According to sources, the band has reached out to more than a half-dozen stars to appear as featured guests during the 13-minute slot midway through Super Bowl LIII, but so far, none have agreed to do it. Among those considering the appearance are Cardi B, who is featured on the Maroon 5 hit “Girls Like You,” which spent seven weeks at No. 1 over the fall (the rapper is also scheduled to appear at the Grammy Awards on Feb. 10) and Andre Benjamin, AKA Andre 3000 of beloved local act Outkast. Others — like Mary J. Blige — had been approached but faced scheduling conflicts; still more, like Usher, Lauryn Hill and Nicki Minaj, who performed at the 2012 Super Bowl with Madonna, are names rumored to be in the mix.

Because the 2019 Super Bowl is being staged in Atlanta — arguably the capital of black music in the U.S. — Maroon 5’s team has been working to find a local act who will perform with them, says insiders (worth noting: the NFL has not yet officially announced Maroon 5 as the halftime show act). The booming Atlanta-based label and management company Quality Control — whose top acts Migos, Lil Yachty and Lil Baby will be performing at the Bud Light Super Bowl Music Fest at the city’s State Farm Arena on Jan. 31 — is an obvious candidate to help with that effort, and while the company’s principals, Kevin “Coach K” Lee and Pierre “Pee” Thomas, told Variety they have been speaking with reps about the halftime show, both declined to discuss further.
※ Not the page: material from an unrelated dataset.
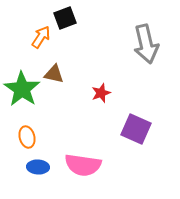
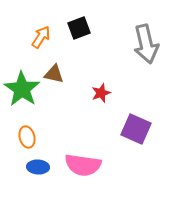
black square: moved 14 px right, 10 px down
A tag-team guest spot featuring Migos and Cardi B, whom the company also consults via its management division, seemed like a strong option until Cardi announced that she and her husband, Migos member Offset, are separating.

Other acts performing in town during the days leading up to the game include Cardi, Post Malone and Bruno Mars. In addition, local artists like Ludacris and Lil Jon will feature prominently at the Bud Light shows held on the weekend of the game.

Curiously, the Super Bowl halftime show doesn’t pay, which makes it even tricker to book an A-list act. And while the viewing audience is undoubtedly enormous, the criticism over aligning with the NFL promises to ring as loudly. “Nobody wants to be associated with it,” says one insider privy to talks about the halftime show. (That statement also begs the question of who will deliver the National Anthem at the game’s start.)

So what’s a halftime performer to do? “It’s like a movie — if you can’t cast the biggest stars, you need a high-concept,” says public relations veteran Howard Bragman of LaBrea.Media. “If other networks smell a weaker show, they’re gonna be counter-programming, so you have to come out really strong.” But considering the location and the still-lingering outcry by celebrities like Amy Schumer to boycott the Super Bowl, “there’s no question it’s going to be a challenge” for Maroon 5, he adds, though Bragman has some suggestions. “They could put a 500-person choir there or find one made up of local kids,” he offers. “Regardless, it has to be diverse. That’s who the audience is and that’s the world we live in.”

Variety has reached out to the NFL and a rep for Maroon 5 for comment.